Stated task 1>
Answer these about the Spark join post:
(a) What HDFS path is deltaDF read from?
(b) Into what kind of table does the writer want to write the rows?
(c) What join type is passed when building syncDataDF?
Stated task 2> Can you retype the Spark join post, everything from "Now I would" down to "can be done."?
Stated task 3> Which DataFrame variables does the Spark join post define with val?

Text to read>

....

Hello Spark Developers,
I have a question on Spark Join I am doing.
I have a full load data from RDBMS and storing at HDFS let's say,
val historyDF = spark.read.parquet(*"/home/test/transaction-line-item"*)
and I am getting changed data at seperate hdfs path,let's say;
val deltaDF = spark.read.parquet("/home/test/transaction-line-item-delta")
Now I would like to take rows from deltaDF and ignore only those
records from historyDF, and write to some MySQL table.
Once I am done with writing to MySQL table, I would like to update
*/home/test/transaction-line-item *as overwrite. Now I can't just
overwrite because lazy evaluation and DAG structure unless write to
somewhere else and then write back as overwrite.
val syncDataDF =
historyDF.join(deltaDF.select("TRANSACTION_BY_LINE_ID",
"sys_change_column"), Seq("TRANSACTION_BY_LINE_ID"),
"left_outer").filter(deltaDF.col("sys_change_column").isNull)
.drop(deltaDF.col("sys_change_column"))
val mergedDataDF = syncDataDF.union(deltaDF)
I believe, Without doing *union *, only with Join this can be done.
Please suggest best approach.

....

Raw data>
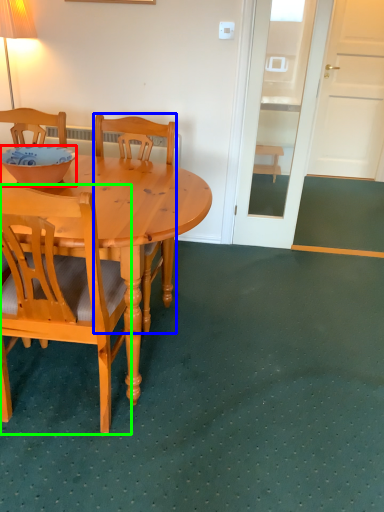
Question: Considering the real-world distances, which object is farthest from bowl (highlighted by a red box)? chair (highlighted by a blue box) or chair (highlighted by a green box)?

Choices:
 (A) chair
 (B) chair

Answer: (B)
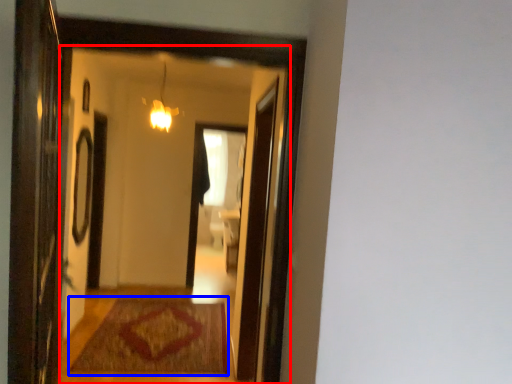
Question: Which object appears closest to the camera in this image, mirror (highlighted by a red box) or mat (highlighted by a blue box)?

Choices:
 (A) mirror
 (B) mat

Answer: (A)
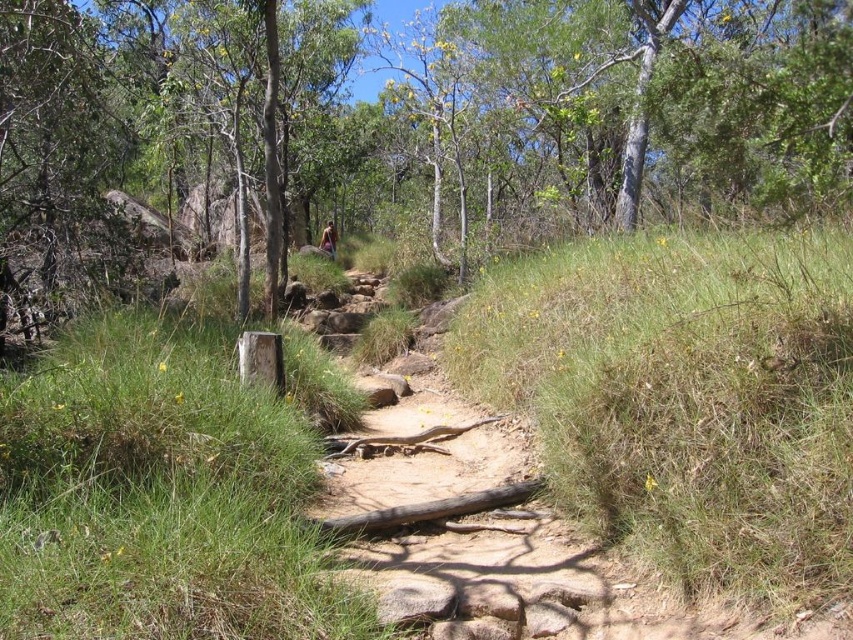
Who is positioned more to the right, green leafy tree at center or brown leather jacket at center?

Positioned to the right is green leafy tree at center.

Is green leafy tree at center to the left of brown leather jacket at center from the viewer's perspective?

No, green leafy tree at center is not to the left of brown leather jacket at center.

Which is behind, point (728, 221) or point (328, 248)?

The point (328, 248) is more distant.

At what (x,y) coordinates should I click in order to perform the action: click on green leafy tree at center. Please return your answer as a coordinate pair (x, y). The width and height of the screenshot is (853, 640). Looking at the image, I should click on (399, 131).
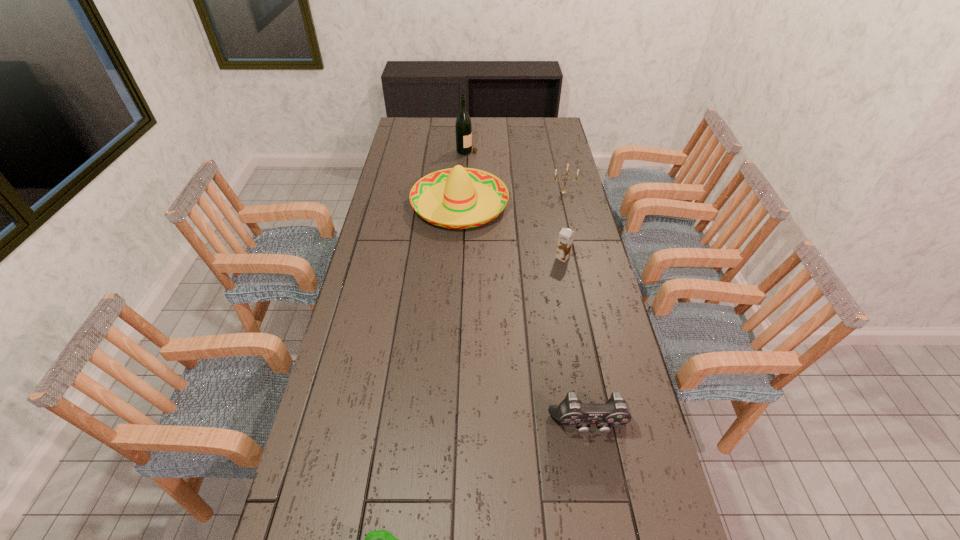
Where is `vacant position located 0.190m on the surface of the control with buttons`? vacant position located 0.190m on the surface of the control with buttons is located at coordinates (606, 521).

Find the location of a particular element. The image size is (960, 540). object positioned at the left edge is located at coordinates (456, 198).

The height and width of the screenshot is (540, 960). Find the location of `candle that is at the right edge`. candle that is at the right edge is located at coordinates (563, 191).

Locate an element on the screen. The height and width of the screenshot is (540, 960). chocolate milk positioned at the right edge is located at coordinates (565, 240).

Where is `control at the right edge`? The height and width of the screenshot is (540, 960). control at the right edge is located at coordinates (571, 412).

Identify the location of free space at the far edge of the desktop. (477, 119).

This screenshot has width=960, height=540. What are the coordinates of `vacant space at the left edge` in the screenshot? It's located at (387, 198).

This screenshot has width=960, height=540. In the image, there is a desktop. Find the location of `vacant area at the right edge`. vacant area at the right edge is located at coordinates (549, 197).

Image resolution: width=960 pixels, height=540 pixels. In the image, there is a desktop. What are the coordinates of `vacant space at the far right corner` in the screenshot? It's located at (559, 137).

Where is `vacant area that lies between the fifth farthest object and the sombrero`? This screenshot has width=960, height=540. vacant area that lies between the fifth farthest object and the sombrero is located at coordinates (524, 315).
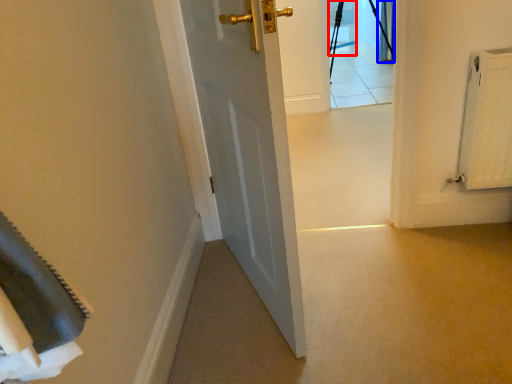
Question: Among these objects, which one is farthest to the camera, chair (highlighted by a red box) or curtain (highlighted by a blue box)?

Choices:
 (A) chair
 (B) curtain

Answer: (A)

....

Task solution 1>
(a) "/home/test/transaction-line-item-delta"
(b) A MySQL table
(c) "left_outer"

Task solution 2>
Now I would like to take rows from deltaDF and ignore only those
records from historyDF, and write to some MySQL table.
Once I am done with writing to MySQL table, I would like to update
*/home/test/transaction-line-item *as overwrite. Now I can't just
overwrite because lazy evaluation and DAG structure unless write to
somewhere else and then write back as overwrite.
val syncDataDF =
historyDF.join(deltaDF.select("TRANSACTION_BY_LINE_ID",
"sys_change_column"), Seq("TRANSACTION_BY_LINE_ID"),
"left_outer").filter(deltaDF.col("sys_change_column").isNull)
.drop(deltaDF.col("sys_change_column"))
val mergedDataDF = syncDataDF.union(deltaDF)
I believe, Without doing *union *, only with Join this can be done.

Task solution 3> historyDF, deltaDF, syncDataDF, mergedDataDF